▶ [SOURCE DATA]
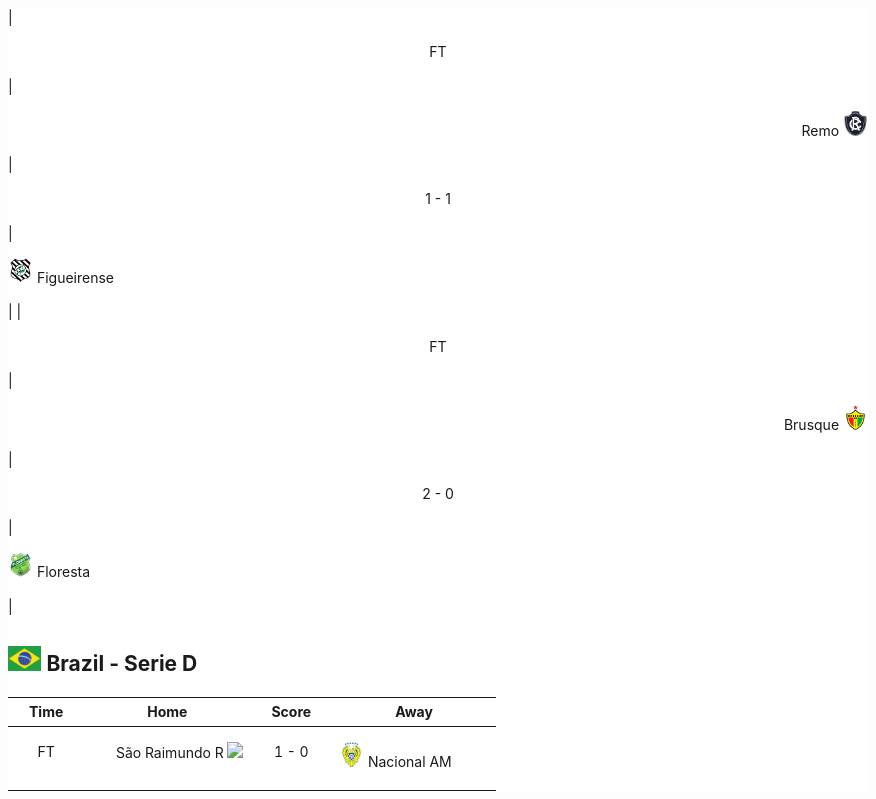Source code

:| <p align="center">FT</p> | <p align="right">Remo <img src="/static/logos/Clube do Remo.png" height="25px"></p> | <p align="center">1 - 1</p> | <p align="left"><img src="/static/logos/Figueirense FC.png" height="25px"> Figueirense</p> |
| <p align="center">FT</p> | <p align="right">Brusque <img src="/static/logos/Brusque FC.png" height="25px"></p> | <p align="center">2 - 0</p> | <p align="left"><img src="/static/logos/Floresta EC.png" height="25px"> Floresta</p> |
</div>


## <img src="/static/logos/Brazil-Serie D.png" height="25px"> Brazil - Serie D

<div align="center">

&emsp;Time&emsp; | &emsp;&emsp;&emsp;&emsp;Home&emsp;&emsp;&emsp;&emsp; | &emsp;Score&emsp; | &emsp;&emsp;&emsp;&emsp;Away&emsp;&emsp;&emsp;&emsp; |
| ------------ | ------------ | ------------ | ------------ |
| <p align="center">FT</p> | <p align="right">São Raimundo R <img src="/static/logos/São Raimundo EC (Roraima).png" height="25px"></p> | <p align="center">1 - 0</p> | <p align="left"><img src="/static/logos/Nacional FC (Manaus).png" height="25px"> Nacional AM</p> |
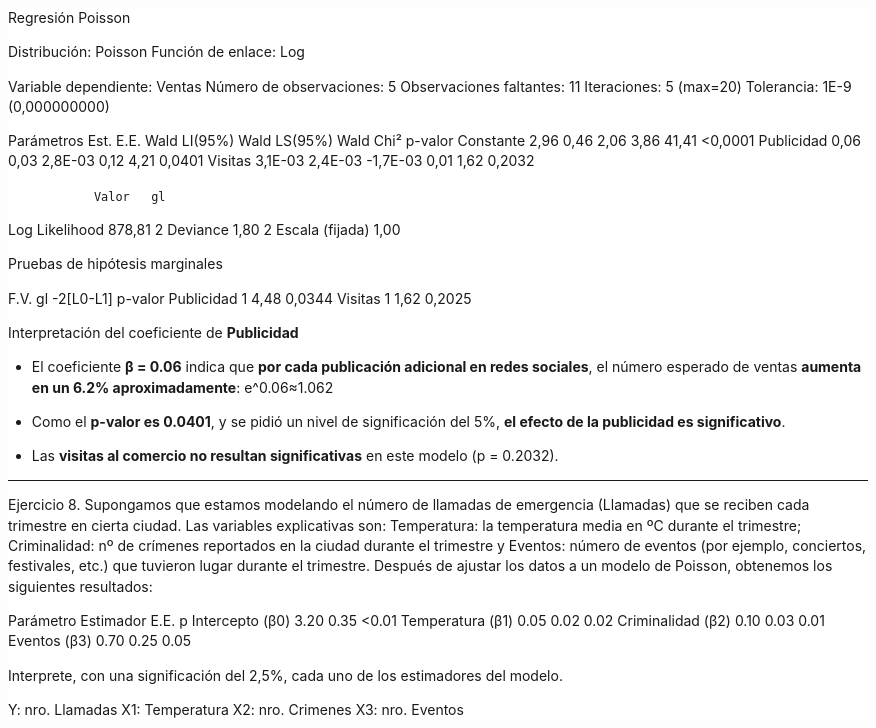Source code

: Regresión Poisson

Distribución: Poisson
Función de enlace: Log

Variable dependiente: Ventas
Número de observaciones: 5
Observaciones faltantes: 11
Iteraciones: 5 (max=20)
Tolerancia: 1E-9 (0,000000000)

Parámetros	 Est.  	 E.E.  	Wald LI(95%)	Wald LS(95%)	Wald Chi²	p-valor
Constante 	   2,96	   0,46	        2,06	        3,86	    41,41	<0,0001
Publicidad	   0,06	   0,03	     2,8E-03	        0,12	     4,21	 0,0401
Visitas   	3,1E-03	2,4E-03	    -1,7E-03	        0,01	     1,62	 0,2032

               	Valor 	gl
Log Likelihood 	878,81	 2
Deviance       	  1,80	 2
Escala (fijada)	  1,00	  


Pruebas de hipótesis marginales

   F.V.   	gl	-2[L0-L1]	p-valor
Publicidad	 1	     4,48	 0,0344
Visitas   	 1	     1,62	 0,2025

Interpretación del coeficiente de **Publicidad**

* El coeficiente **β = 0.06** indica que **por cada publicación adicional en redes sociales**, el número esperado de ventas **aumenta en un 6.2% aproximadamente**: e^0.06≈1.062

* Como el **p-valor es 0.0401**, y se pidió un nivel de significación del 5%, **el efecto de la publicidad es significativo**.

* Las **visitas al comercio no resultan significativas** en este modelo (p = 0.2032).


---

Ejercicio 8. Supongamos que estamos modelando el número de llamadas de emergencia (Llamadas) que
se reciben cada trimestre en cierta ciudad. Las variables explicativas son: Temperatura: la
temperatura media en ºC durante el trimestre; Criminalidad: nº de crímenes reportados en la
ciudad durante el trimestre y Eventos: número de eventos (por ejemplo, conciertos, festivales,
etc.) que tuvieron lugar durante el trimestre. Después de ajustar los datos a un modelo de
Poisson, obtenemos los siguientes resultados:

Parámetro	Estimador	E.E.	p
Intercepto (β0)	3.20	0.35	<0.01
Temperatura (β1)	0.05	0.02	0.02
Criminalidad (β2)	0.10	0.03	0.01
Eventos (β3)	0.70	0.25	0.05

Interprete, con una significación del 2,5%, cada uno de los estimadores del modelo.

Y: nro. Llamadas
X1: Temperatura
X2: nro. Crimenes
X3: nro. Eventos
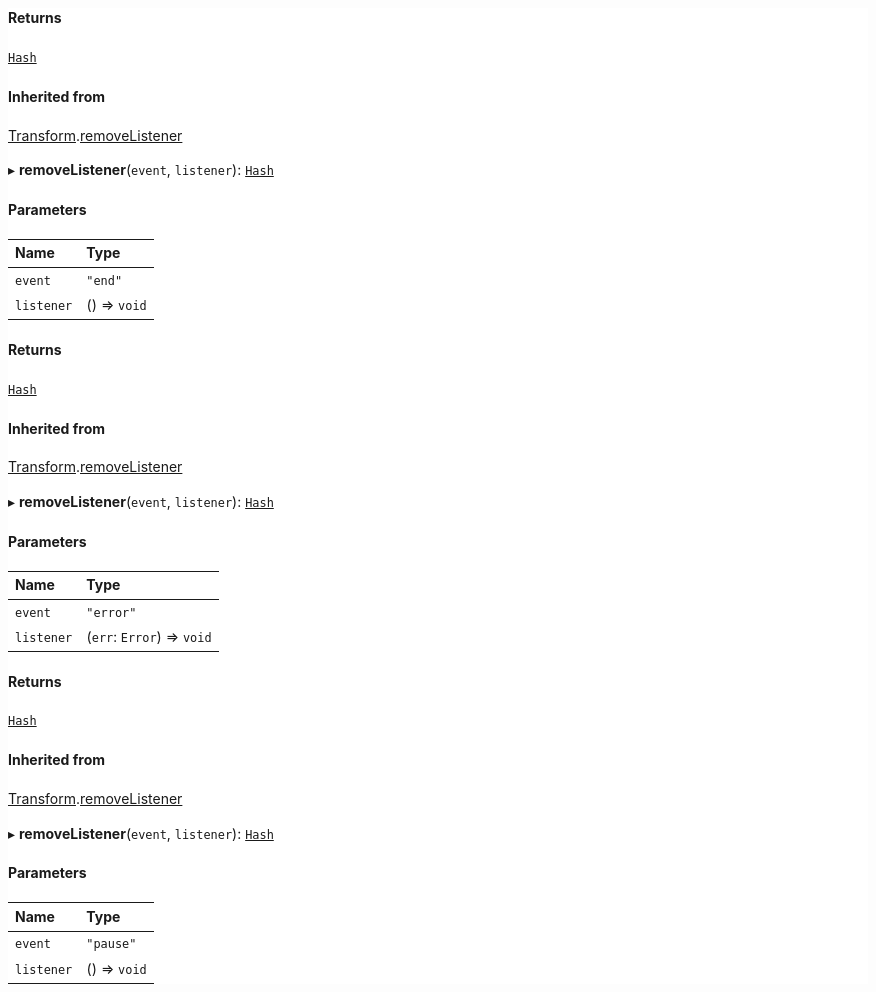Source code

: #### Returns

[`Hash`](https://oven-sh.github.io/bun-types/classes/crypto_.Hash.md)

#### Inherited from

[Transform](https://oven-sh.github.io/bun-types/classes/stream_.Transform.md).[removeListener](https://oven-sh.github.io/bun-types/classes/stream_.Transform.md#removelistener)

▸ **removeListener**(`event`, `listener`): [`Hash`](https://oven-sh.github.io/bun-types/classes/crypto_.Hash.md)

#### Parameters

| Name | Type |
| :------ | :------ |
| `event` | ``"end"`` |
| `listener` | () => `void` |

#### Returns

[`Hash`](https://oven-sh.github.io/bun-types/classes/crypto_.Hash.md)

#### Inherited from

[Transform](https://oven-sh.github.io/bun-types/classes/stream_.Transform.md).[removeListener](https://oven-sh.github.io/bun-types/classes/stream_.Transform.md#removelistener)

▸ **removeListener**(`event`, `listener`): [`Hash`](https://oven-sh.github.io/bun-types/classes/crypto_.Hash.md)

#### Parameters

| Name | Type |
| :------ | :------ |
| `event` | ``"error"`` |
| `listener` | (`err`: `Error`) => `void` |

#### Returns

[`Hash`](https://oven-sh.github.io/bun-types/classes/crypto_.Hash.md)

#### Inherited from

[Transform](https://oven-sh.github.io/bun-types/classes/stream_.Transform.md).[removeListener](https://oven-sh.github.io/bun-types/classes/stream_.Transform.md#removelistener)

▸ **removeListener**(`event`, `listener`): [`Hash`](https://oven-sh.github.io/bun-types/classes/crypto_.Hash.md)

#### Parameters

| Name | Type |
| :------ | :------ |
| `event` | ``"pause"`` |
| `listener` | () => `void` |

▶ [INSTRUCTION] Write out the source text of all the records above again, swapping every occurrence of "Parameters" for "Arguments" and changing nothing else. Leave the pictures out of your answer.

▶ [ANSWER]
Source code

:| <p align="center">FT</p> | <p align="right">Remo <img src="/static/logos/Clube do Remo.png" height="25px"></p> | <p align="center">1 - 1</p> | <p align="left"><img src="/static/logos/Figueirense FC.png" height="25px"> Figueirense</p> |
| <p align="center">FT</p> | <p align="right">Brusque <img src="/static/logos/Brusque FC.png" height="25px"></p> | <p align="center">2 - 0</p> | <p align="left"><img src="/static/logos/Floresta EC.png" height="25px"> Floresta</p> |
</div>


## <img src="/static/logos/Brazil-Serie D.png" height="25px"> Brazil - Serie D

<div align="center">

&emsp;Time&emsp; | &emsp;&emsp;&emsp;&emsp;Home&emsp;&emsp;&emsp;&emsp; | &emsp;Score&emsp; | &emsp;&emsp;&emsp;&emsp;Away&emsp;&emsp;&emsp;&emsp; |
| ------------ | ------------ | ------------ | ------------ |
| <p align="center">FT</p> | <p align="right">São Raimundo R <img src="/static/logos/São Raimundo EC (Roraima).png" height="25px"></p> | <p align="center">1 - 0</p> | <p align="left"><img src="/static/logos/Nacional FC (Manaus).png" height="25px"> Nacional AM</p> |
Source code

: Regresión Poisson

Distribución: Poisson
Función de enlace: Log

Variable dependiente: Ventas
Número de observaciones: 5
Observaciones faltantes: 11
Iteraciones: 5 (max=20)
Tolerancia: 1E-9 (0,000000000)

Parámetros	 Est.  	 E.E.  	Wald LI(95%)	Wald LS(95%)	Wald Chi²	p-valor
Constante 	   2,96	   0,46	        2,06	        3,86	    41,41	<0,0001
Publicidad	   0,06	   0,03	     2,8E-03	        0,12	     4,21	 0,0401
Visitas   	3,1E-03	2,4E-03	    -1,7E-03	        0,01	     1,62	 0,2032

               	Valor 	gl
Log Likelihood 	878,81	 2
Deviance       	  1,80	 2
Escala (fijada)	  1,00	  


Pruebas de hipótesis marginales

   F.V.   	gl	-2[L0-L1]	p-valor
Publicidad	 1	     4,48	 0,0344
Visitas   	 1	     1,62	 0,2025

Interpretación del coeficiente de **Publicidad**

* El coeficiente **β = 0.06** indica que **por cada publicación adicional en redes sociales**, el número esperado de ventas **aumenta en un 6.2% aproximadamente**: e^0.06≈1.062

* Como el **p-valor es 0.0401**, y se pidió un nivel de significación del 5%, **el efecto de la publicidad es significativo**.

* Las **visitas al comercio no resultan significativas** en este modelo (p = 0.2032).


---

Ejercicio 8. Supongamos que estamos modelando el número de llamadas de emergencia (Llamadas) que
se reciben cada trimestre en cierta ciudad. Las variables explicativas son: Temperatura: la
temperatura media en ºC durante el trimestre; Criminalidad: nº de crímenes reportados en la
ciudad durante el trimestre y Eventos: número de eventos (por ejemplo, conciertos, festivales,
etc.) que tuvieron lugar durante el trimestre. Después de ajustar los datos a un modelo de
Poisson, obtenemos los siguientes resultados:

Parámetro	Estimador	E.E.	p
Intercepto (β0)	3.20	0.35	<0.01
Temperatura (β1)	0.05	0.02	0.02
Criminalidad (β2)	0.10	0.03	0.01
Eventos (β3)	0.70	0.25	0.05

Interprete, con una significación del 2,5%, cada uno de los estimadores del modelo.

Y: nro. Llamadas
X1: Temperatura
X2: nro. Crimenes
X3: nro. Eventos
Source code

: #### Returns

[`Hash`](https://oven-sh.github.io/bun-types/classes/crypto_.Hash.md)

#### Inherited from

[Transform](https://oven-sh.github.io/bun-types/classes/stream_.Transform.md).[removeListener](https://oven-sh.github.io/bun-types/classes/stream_.Transform.md#removelistener)

▸ **removeListener**(`event`, `listener`): [`Hash`](https://oven-sh.github.io/bun-types/classes/crypto_.Hash.md)

#### Arguments

| Name | Type |
| :------ | :------ |
| `event` | ``"end"`` |
| `listener` | () => `void` |

#### Returns

[`Hash`](https://oven-sh.github.io/bun-types/classes/crypto_.Hash.md)

#### Inherited from

[Transform](https://oven-sh.github.io/bun-types/classes/stream_.Transform.md).[removeListener](https://oven-sh.github.io/bun-types/classes/stream_.Transform.md#removelistener)

▸ **removeListener**(`event`, `listener`): [`Hash`](https://oven-sh.github.io/bun-types/classes/crypto_.Hash.md)

#### Arguments

| Name | Type |
| :------ | :------ |
| `event` | ``"error"`` |
| `listener` | (`err`: `Error`) => `void` |

#### Returns

[`Hash`](https://oven-sh.github.io/bun-types/classes/crypto_.Hash.md)

#### Inherited from

[Transform](https://oven-sh.github.io/bun-types/classes/stream_.Transform.md).[removeListener](https://oven-sh.github.io/bun-types/classes/stream_.Transform.md#removelistener)

▸ **removeListener**(`event`, `listener`): [`Hash`](https://oven-sh.github.io/bun-types/classes/crypto_.Hash.md)

#### Arguments

| Name | Type |
| :------ | :------ |
| `event` | ``"pause"`` |
| `listener` | () => `void` |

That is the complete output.